I was talking to a friend who’s a big Warren Buffett and Charlie Munger fan. He shared his views on their long-standing habit of buying cash-flow-generating companies and holding them forever via Berkshire Hathaway and the Daily Journal. I’m familiar with both and with their styles of investing, but my conversation with my friend made me want to dig a little deeper.
Before Berkshire Hathaway, Buffett was investing in publicly traded companies with money from limited partners. It was 1956. He was twenty-five years old when he became an investor entrepreneur by starting Buffett Partnership, Ltd. with seven limited partners (almost all of whom were family) and raising $105,000.
Buffett is well known. He went on to have a wonderful track record as an investor. But what really intrigues me is the fact that he didn’t want to work for anyone else. Deciding to bet on himself, he started his investing partnerships. That’s strong entrepreneurial spirit combined with an investor’s mindset.

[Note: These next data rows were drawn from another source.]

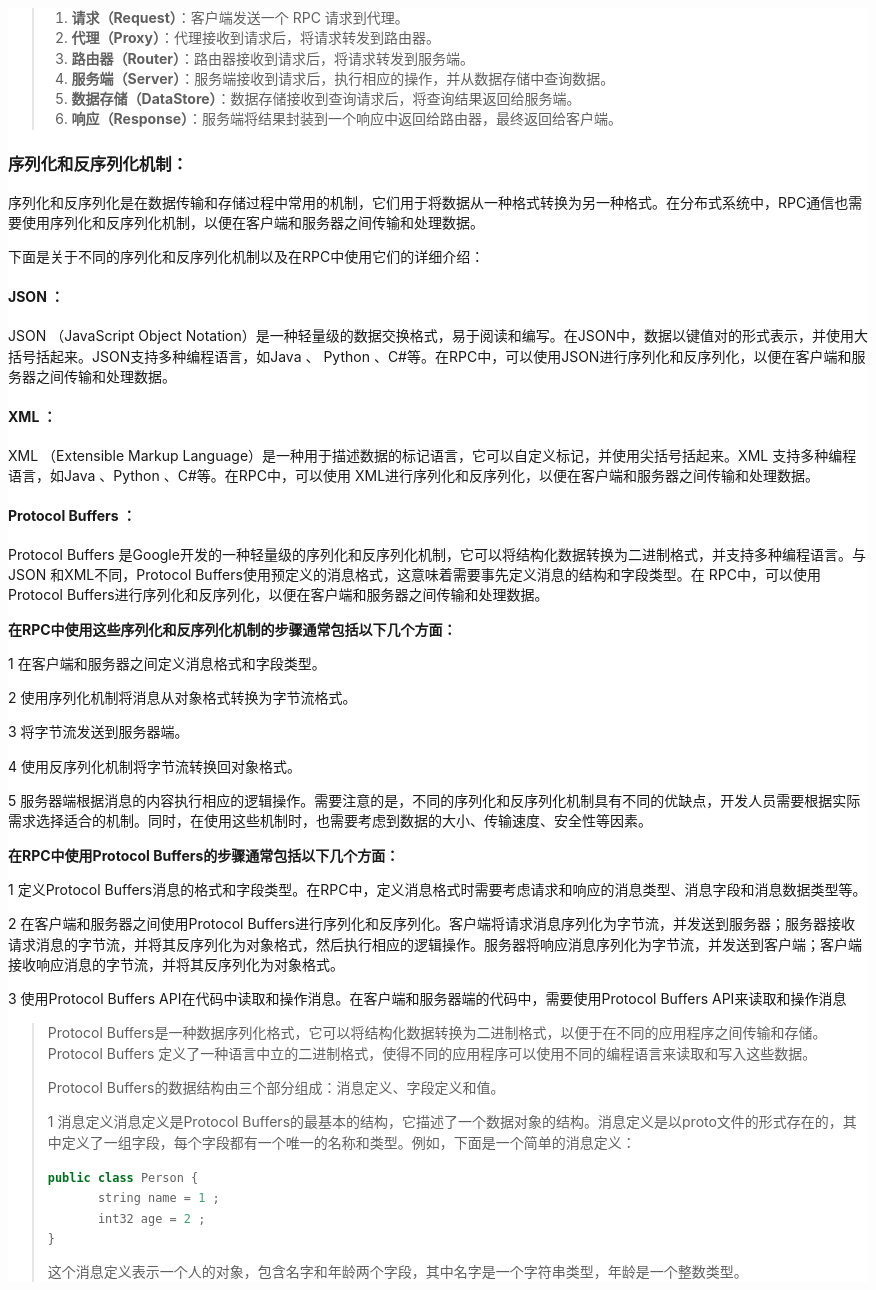 >1. **请求（Request）**：客户端发送一个 RPC 请求到代理。
>2. **代理（Proxy）**：代理接收到请求后，将请求转发到路由器。
>3. **路由器（Router）**：路由器接收到请求后，将请求转发到服务端。
>4. **服务端（Server）**：服务端接收到请求后，执行相应的操作，并从数据存储中查询数据。
>5. **数据存储（DataStore）**：数据存储接收到查询请求后，将查询结果返回给服务端。
>6. **响应（Response）**：服务端将结果封装到一个响应中返回给路由器，最终返回给客户端。







### 序列化和反序列化机制：



序列化和反序列化是在数据传输和存储过程中常⽤的机制，它们⽤于将数据从⼀种格式转换为另⼀种格式。在分布式系统中，RPC通信也需要使⽤序列化和反序列化机制，以便在客户端和服务器之间传输和处理数据。

下⾯是关于不同的序列化和反序列化机制以及在RPC中使⽤它们的详细介绍：

#### JSON ：

JSON （JavaScript Object Notation）是⼀种轻量级的数据交换格式，易于阅读和编写。在JSON中，数据以键值对的形式表示，并使⽤⼤括号括起来。JSON⽀持多种编程语⾔，如Java 、 Python 、C#等。在RPC中，可以使⽤JSON进⾏序列化和反序列化，以便在客户端和服务器之间传输和处理数据。

#### XML ：

XML （Extensible Markup Language）是⼀种⽤于描述数据的标记语⾔，它可以⾃定义标记，并使⽤尖括号括起来。XML ⽀持多种编程语⾔，如Java 、Python 、C#等。在RPC中，可以使⽤ XML进⾏序列化和反序列化，以便在客户端和服务器之间传输和处理数据。

#### Protocol Buffers ：

Protocol Buffers 是Google开发的⼀种轻量级的序列化和反序列化机制，它可以将结构化数据转换为⼆进制格式，并⽀持多种编程语⾔。与JSON 和XML不同，Protocol Buffers使⽤预定义的消息格式，这意味着需要事先定义消息的结构和字段类型。在 RPC中，可以使⽤Protocol Buffers进⾏序列化和反序列化，以便在客户端和服务器之间传输和处理数据。

**在RPC中使⽤这些序列化和反序列化机制的步骤通常包括以下⼏个⽅⾯：**

1 在客户端和服务器之间定义消息格式和字段类型。

2 使⽤序列化机制将消息从对象格式转换为字节流格式。

3 将字节流发送到服务器端。

4 使⽤反序列化机制将字节流转换回对象格式。

5 服务器端根据消息的内容执⾏相应的逻辑操作。需要注意的是，不同的序列化和反序列化机制具有不同的优缺点，开发⼈员需要根据实际需求选择适合的机制。同时，在使⽤这些机制时，也需要考虑到数据的⼤⼩、传输速度、安全性等因素。

**在RPC中使⽤Protocol Buffers的步骤通常包括以下⼏个⽅⾯：**

1 定义Protocol Buffers消息的格式和字段类型。在RPC中，定义消息格式时需要考虑请求和响应的消息类型、消息字段和消息数据类型等。

2 在客户端和服务器之间使⽤Protocol Buffers进⾏序列化和反序列化。客户端将请求消息序列化为字节流，并发送到服务器；服务器接收请求消息的字节流，并将其反序列化为对象格式，然后执⾏相应的逻辑操作。服务器将响应消息序列化为字节流，并发送到客户端；客户端接收响应消息的字节流，并将其反序列化为对象格式。

3 使⽤Protocol Buffers API在代码中读取和操作消息。在客户端和服务器端的代码中，需要使⽤Protocol Buffers API来读取和操作消息

>Protocol Buffers是⼀种数据序列化格式，它可以将结构化数据转换为⼆进制格式，以便于在不同的应⽤程序之间传输和存储。Protocol Buffers 定义了⼀种语⾔中⽴的⼆进制格式，使得不同的应⽤程序可以使⽤不同的编程语⾔来读取和写⼊这些数据。
>
>Protocol Buffers的数据结构由三个部分组成：消息定义、字段定义和值。
>
>1 消息定义消息定义是Protocol Buffers的最基本的结构，它描述了⼀个数据对象的结构。消息定义是以proto⽂件的形式存在的，其中定义了⼀组字段，每个字段都有⼀个唯⼀的名称和类型。例如，下⾯是⼀个简单的消息定义：
>
>```javascript
>public class Person {
>        string name = 1 ;
>        int32 age = 2 ;
>}
>```
>
>这个消息定义表示⼀个⼈的对象，包含名字和年龄两个字段，其中名字是⼀个字符串类型，年龄是⼀个整数类型。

I want to learn more about his mindset in those early days and how he went about building his partnerships and investing in other companies. Buffett regularly wrote letters to his limited partners. I’ve decided to read all those letters to learn more about his early days, his entrepreneurial spirit, and, hopefully, what led to his outsize success.
Weekly Reflection: Week One Hundred Sixty
This is my one-hundred-sixtieth weekly reflection. Here are my takeaways from this week:
- Runway – A few early-stage founders I know are running out of runway. Founders who can’t raise more capital will have to start making tough decisions. You can’t kick the can down the road when you’re out of cash.
- Venture – I chatted this week with a few high-net-worth people who made their wealth building tech companies and invested in venture capital funds. They’re more interested now in investing in traditional companies that generate cash, not venture-backed companies or venture funds.
- Founder hunger – A founder friend told me about what he’s doing now. Even though he doesn’t have to do anything (he’s financially set), he’s a founder at heart and still has a hunger and drive to try and build new things.